Fortunately one of the advantages of working in this environment is that I can pretty much pick and choose the work tasks I want to put together to compose my day; it’s up to me. My mind is most active in the mornings and the late afternoons, I am most sociable in the evenings and my physical strength is at its peak early in the afternoon. So I can mix and match my tasks throughout the day in which a person in a conventional office job or with fixed working hours never could. And in the place I work, you can leave when you are exhausted or you can work as long as you like; and nobody complains and everyone is happy with whatever you can contribute. I like to think of it as a sort of high-spirited constructive socialism, from each according to his ability, from each according to his needs, a sort idealised Marxism without Lenin and Stalin and the Russians and everything else. But I’m dreaming. Marxism was a vision, not a coherent political philosophy.
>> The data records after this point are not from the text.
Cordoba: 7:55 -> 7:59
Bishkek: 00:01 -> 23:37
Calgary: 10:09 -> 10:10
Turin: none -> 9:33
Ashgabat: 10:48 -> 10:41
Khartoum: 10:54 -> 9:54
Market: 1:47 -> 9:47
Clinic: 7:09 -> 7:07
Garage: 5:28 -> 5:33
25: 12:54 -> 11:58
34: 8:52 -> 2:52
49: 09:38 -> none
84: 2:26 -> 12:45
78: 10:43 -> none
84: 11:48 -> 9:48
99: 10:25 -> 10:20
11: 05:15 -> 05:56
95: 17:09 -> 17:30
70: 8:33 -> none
As I was packing up to head home, one of the ladies in the kitchen got sight of a “Sex Instructor” patch on my coat that I had picked up somewhere in eastern Ukraine where the military humour tends to be rather raucous. I’m sure this is the sort of thing that could get you sued back home but in Ukraine’s anarchistic libertarian society this type of humour is much enjoyed and soon all the girls in the kitchen were taking a look at this patch and at me and taking photographs. I think they thought I might actually be a sex instructor (whatever that might involve) and one of my friends N—- asked me if she could have a certificate of instruction. This sort of silliness is one of the things I love about Ukraine, as the Ukrainian girls flirt relentlessly with us chaotic and haphazard foreigners who have come to help out their country. They must wonder why we are here but they know our intentions are for the most part the best.
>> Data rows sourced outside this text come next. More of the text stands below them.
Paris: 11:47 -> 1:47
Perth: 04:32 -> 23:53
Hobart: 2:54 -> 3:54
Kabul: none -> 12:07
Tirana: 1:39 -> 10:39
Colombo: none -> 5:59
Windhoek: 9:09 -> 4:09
I’ve been thinking about the liposuction and I’ve quite gone off the idea. I feel healthy and natural living in Ukraine. I eat well, and I don’t eat MacDonald’s or any of this junk food prevalent in the west. I drink too much beer but I’m even cutting down a little on that. I exercise daily and I am usually pleased with the results on my “step counter” on my mobile ‘phone. Why would I want to go through invasive surgery to reduce the fat around my belly? It’s not as though I am sick and the whole procedure seems entirely disproportionate. After all, a girl should love a man’s curves; it’s just the way my body was built. So I’m sorry that I’m going to have to disappoint NSK tomorrow when I meet her; there won’t be any liposuction or other invasive surgery for me to try to meet an imagined ideal, when what I really need to do is just improve my diet and alcohol consumption some more. I feel mentally fit and well as can be.
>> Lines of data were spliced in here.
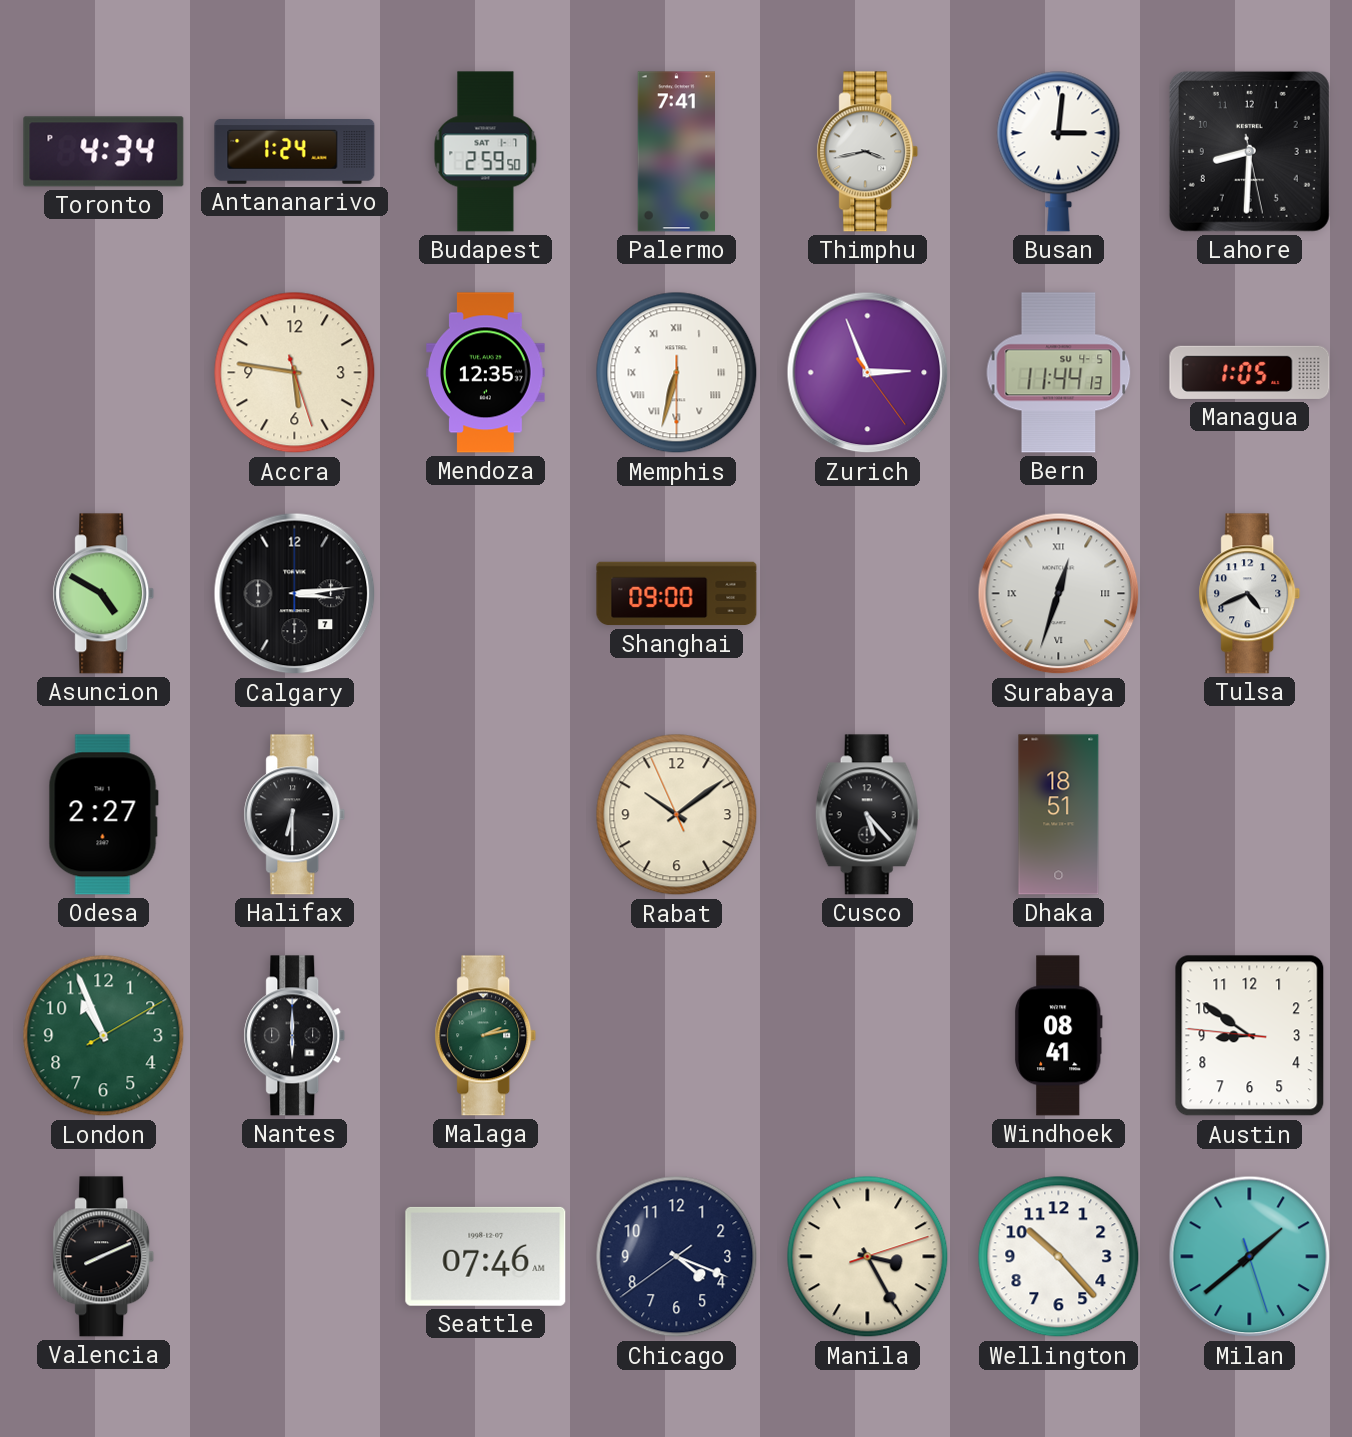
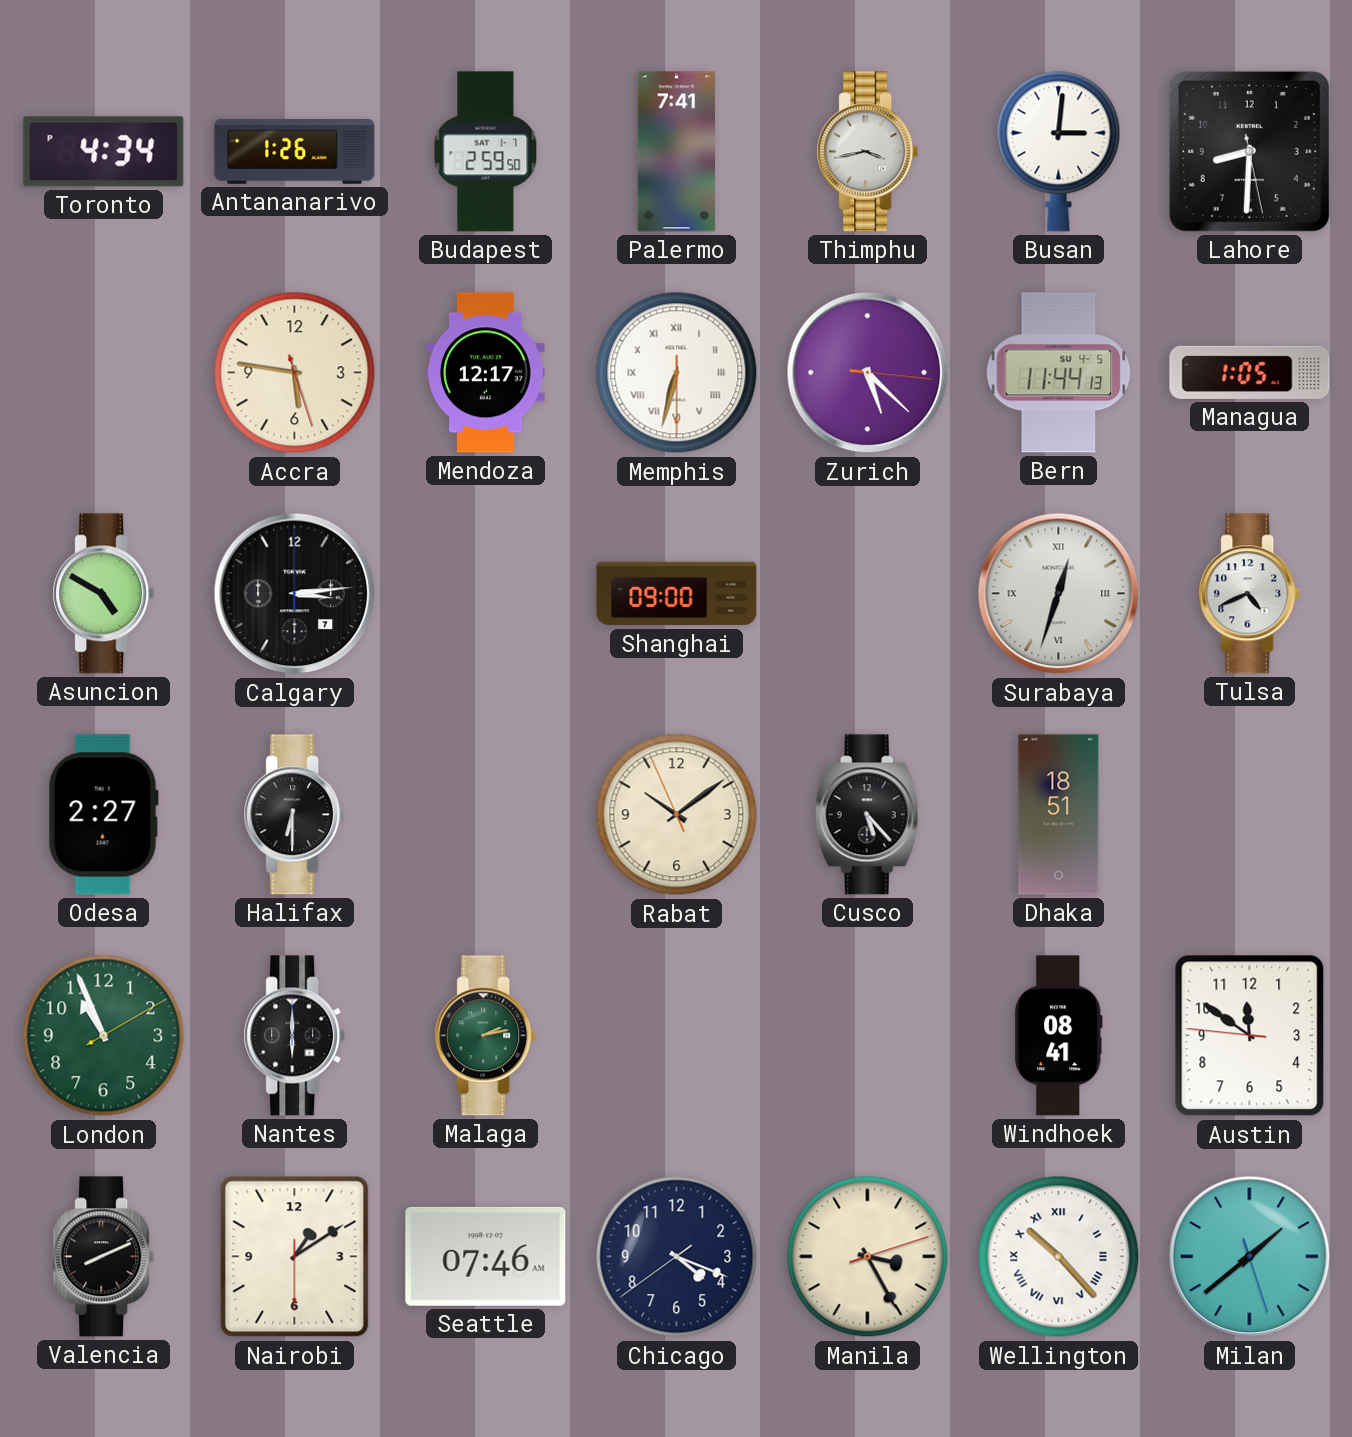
Antananarivo: 1:24 -> 1:26
Mendoza: 12:35 -> 12:17
Zurich: 2:56 -> 5:22
Austin: 8:50 -> 11:50
Nairobi: none -> 1:09
Wellington numerals: Arabic -> Roman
Ukraine at war is turning into a comfortable environment for me: somewhere I can call home and where there is a schedule that is as full as I want it to be but also without the stress of the daily grind and without a relentless sensation of pressure that characterises so much of western life on an ongoing basis. Whether you be having an argument with your boss at work, an argument with your spouse or suffering a petty feud at the gold club whose private membership fees you work so hard to be able to afford, much in western life seems rather jaded from a distance and for me that distance is Ukraine. Although the bombs and missiles might rain down from time to time, for me at least Ukraine is a place of calm and peace and relative comfort. I know there is misery all around me but I account for that emotion by doing everything I can to help the people of Ukraine. And, on the whole, I am surrounded by nice people: much nicer than many of those I knew back home. Now I must prepare myself so that my blond Bond girl, if she shows up, has a handsome if slightly overweight Bond boy to greet her. For what we are about to receive, may we be truly thankful.